* **Estratto del documento**:
┄┄┄┄┄┄┄┄┄┄

Offerto l’assessorato in cambio del voto
Di Primio tratta con il ribelle Costantini per incassare l’appoggio e vendere la farmacia, ma per ora l’espulso dalla Lega dice no
CHIETI. Un assessorato al consigliere “ribelle” Diego Costantini per uscire dalla crisi comunale. Ma lui rifiuta e il sindaco Umberto Di Primio si trova punto e daccapo. Chiusi i ponti con gli altri quattro ribelli, Stefano Rispoli, Mario Troiano, Mario De Lio e Roberto Melideo, al sindaco non è rimasto altro da fare che cercare di ricucire con l’unico consigliere che, anziché votare no sulla vendita della farmacia comunale, si è semplicemente astenuto, in coerenza con posizioni prese in precedenza. E così i due, che non hanno mai interrotto il dialogo, si sono incontrati nel tardo pomeriggio di ieri. Di Primio avrebbe messo sul tappeto l’offerta più forte possibile: quella di entrare a far parte della giunta comunale. Offerta che Costantini ha respinto.
Il sindaco ritiene indispensabile riportare in consiglio comunale la vendita della farmacia. Il milione e 300mila euro che dovrebbe ricavarne è stato messo a salvaguardia dell’equilibrio di bilancio. Se non dovesse rientrare, Di Primio sarebbe costretto a scelte difficili, come un taglio dei servizi sociali molto più incisivo di quello che c’è stato. Uno scenario che avvicinerebbe il rischio del default, con il Comune che potrebbe perdere anche tutti i finanziamenti milionari che l’amministrazione sta faticosamente cercando di ottenere per le opere pubbliche.

┄┄┄┄┄┄┄┄┄┄

* **Compito assegnato 1**:
Trascriva senza modifiche il passo dell'articolo sulla crisi comunale di Chieti che inizia dalle parole "Il sindaco ritiene" e si chiude con le parole "le opere pubbliche.".
* **Compito assegnato 2**:
Secondo l'articolo sulla crisi comunale di Chieti, quale somma dovrebbe ricavare il Comune dalla vendita della farmacia?
* **Compito assegnato 3**:
Prosegua l'articolo sulla crisi comunale di Chieti a partire dall'ultima frase riportata.
L'elenco riportato di seguito proviene da una fonte diversa.

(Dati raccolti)
┄┄┄┄┄┄┄┄┄┄

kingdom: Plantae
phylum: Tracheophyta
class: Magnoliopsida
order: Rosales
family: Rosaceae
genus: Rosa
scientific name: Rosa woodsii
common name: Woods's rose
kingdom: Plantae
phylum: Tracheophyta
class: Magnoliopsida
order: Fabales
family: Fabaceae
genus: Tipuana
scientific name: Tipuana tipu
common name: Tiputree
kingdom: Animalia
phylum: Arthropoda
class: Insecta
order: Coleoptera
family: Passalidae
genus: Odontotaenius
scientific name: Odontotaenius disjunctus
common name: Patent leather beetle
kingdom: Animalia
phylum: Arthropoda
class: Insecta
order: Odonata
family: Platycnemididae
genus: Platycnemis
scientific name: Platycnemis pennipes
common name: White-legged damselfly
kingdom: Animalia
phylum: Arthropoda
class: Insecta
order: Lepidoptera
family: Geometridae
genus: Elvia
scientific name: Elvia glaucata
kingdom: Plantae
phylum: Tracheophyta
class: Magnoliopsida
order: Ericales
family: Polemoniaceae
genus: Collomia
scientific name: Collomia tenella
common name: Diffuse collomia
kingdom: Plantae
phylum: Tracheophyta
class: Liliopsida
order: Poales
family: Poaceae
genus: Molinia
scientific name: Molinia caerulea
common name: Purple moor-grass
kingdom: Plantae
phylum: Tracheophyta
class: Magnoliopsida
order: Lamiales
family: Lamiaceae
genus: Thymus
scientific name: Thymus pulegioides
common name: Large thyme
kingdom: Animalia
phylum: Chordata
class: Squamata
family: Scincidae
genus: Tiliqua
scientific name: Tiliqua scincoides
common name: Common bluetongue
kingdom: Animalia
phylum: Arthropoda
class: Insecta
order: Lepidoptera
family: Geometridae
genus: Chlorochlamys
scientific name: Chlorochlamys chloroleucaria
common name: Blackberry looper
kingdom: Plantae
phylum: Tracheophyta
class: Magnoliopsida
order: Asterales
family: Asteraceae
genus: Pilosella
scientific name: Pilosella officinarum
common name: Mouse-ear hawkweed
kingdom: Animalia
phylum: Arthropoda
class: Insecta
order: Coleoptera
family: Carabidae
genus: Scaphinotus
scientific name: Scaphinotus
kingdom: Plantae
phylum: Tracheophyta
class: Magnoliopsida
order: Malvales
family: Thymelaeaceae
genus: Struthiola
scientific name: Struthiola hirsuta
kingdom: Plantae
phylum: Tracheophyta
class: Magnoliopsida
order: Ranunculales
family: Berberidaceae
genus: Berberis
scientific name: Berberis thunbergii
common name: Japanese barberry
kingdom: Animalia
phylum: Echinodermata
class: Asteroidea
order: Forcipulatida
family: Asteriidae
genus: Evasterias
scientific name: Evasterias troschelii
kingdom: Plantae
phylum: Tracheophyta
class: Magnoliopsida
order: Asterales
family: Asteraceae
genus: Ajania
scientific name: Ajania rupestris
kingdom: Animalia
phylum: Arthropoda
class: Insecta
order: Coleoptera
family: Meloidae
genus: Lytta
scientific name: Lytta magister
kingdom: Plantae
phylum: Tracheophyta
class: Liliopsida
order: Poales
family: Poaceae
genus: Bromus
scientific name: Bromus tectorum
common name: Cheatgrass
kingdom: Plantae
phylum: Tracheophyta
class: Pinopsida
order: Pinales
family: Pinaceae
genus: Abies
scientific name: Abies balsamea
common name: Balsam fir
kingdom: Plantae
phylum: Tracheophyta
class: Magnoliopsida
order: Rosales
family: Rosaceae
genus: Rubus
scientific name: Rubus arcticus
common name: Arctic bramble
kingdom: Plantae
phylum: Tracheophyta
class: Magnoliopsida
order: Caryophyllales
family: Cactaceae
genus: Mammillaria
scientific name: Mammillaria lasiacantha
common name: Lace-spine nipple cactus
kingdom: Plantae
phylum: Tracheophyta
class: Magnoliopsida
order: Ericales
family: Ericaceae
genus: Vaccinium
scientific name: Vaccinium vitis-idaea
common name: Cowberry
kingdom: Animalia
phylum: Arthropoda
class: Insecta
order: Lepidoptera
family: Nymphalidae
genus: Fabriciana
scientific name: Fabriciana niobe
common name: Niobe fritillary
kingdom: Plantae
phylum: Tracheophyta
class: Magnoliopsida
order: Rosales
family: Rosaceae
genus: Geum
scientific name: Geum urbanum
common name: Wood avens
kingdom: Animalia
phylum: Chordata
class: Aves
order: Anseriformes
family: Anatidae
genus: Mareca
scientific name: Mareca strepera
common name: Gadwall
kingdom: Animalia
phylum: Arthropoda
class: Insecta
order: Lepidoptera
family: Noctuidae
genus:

┄┄┄┄┄┄┄┄┄┄

* **Risposta all'esercizio 1**:
Il sindaco ritiene indispensabile riportare in consiglio comunale la vendita della farmacia. Il milione e 300mila euro che dovrebbe ricavarne è stato messo a salvaguardia dell’equilibrio di bilancio. Se non dovesse rientrare, Di Primio sarebbe costretto a scelte difficili, come un taglio dei servizi sociali molto più incisivo di quello che c’è stato. Uno scenario che avvicinerebbe il rischio del default, con il Comune che potrebbe perdere anche tutti i finanziamenti milionari che l’amministrazione sta faticosamente cercando di ottenere per le opere pubbliche.

* **Risposta all'esercizio 2**:
Un milione e 300mila euro.

* **Risposta all'esercizio 3**:
Per tanti consiglieri comunali, però, non è questo lo scenario. Chi non vuole vendere la farmacia ritiene che si potrà andare avanti lo stesso e che, anzi, la vendita rischierebbe di aggravare enormemente le condizioni economiche del Comune, senza contare quelle di Chieti Solidale che addirittura potrebbe rischiare la chiusura. È così che la pensa Costantini, che per l’astensione sulla vendita della farmacia si è anche beccato l’espulsione dal suo partito, la Lega. L’interessato al momento non vuole rilasciare dichiarazioni. Fa sapere solo che sta preparando una conferenza stampa e che prima di allora non intende aprire bocca.
Di Primio, invece, sta pensando a stilare gli obiettivi di fine consiliatura da sottoporre alla sua maggioranza. Sta scrivendo una lunga lettera da sottoporre ai suoi nel corso di una riunione di maggioranza da tenere a breve (doveva tenerla già ieri, ma è stata rinviata). Chiederà ai suoi di sottoscriverla per capire una volta per tutte chi è con lui e chi no. E se il numero non sarà sufficiente, è pronto a dimettersi. Stanco di rincorrere i voti a ogni delibera da presentare in consiglio, il sindaco vuole tracciare i confini della sua attuale maggioranza in maniera più netta e stabile possibile.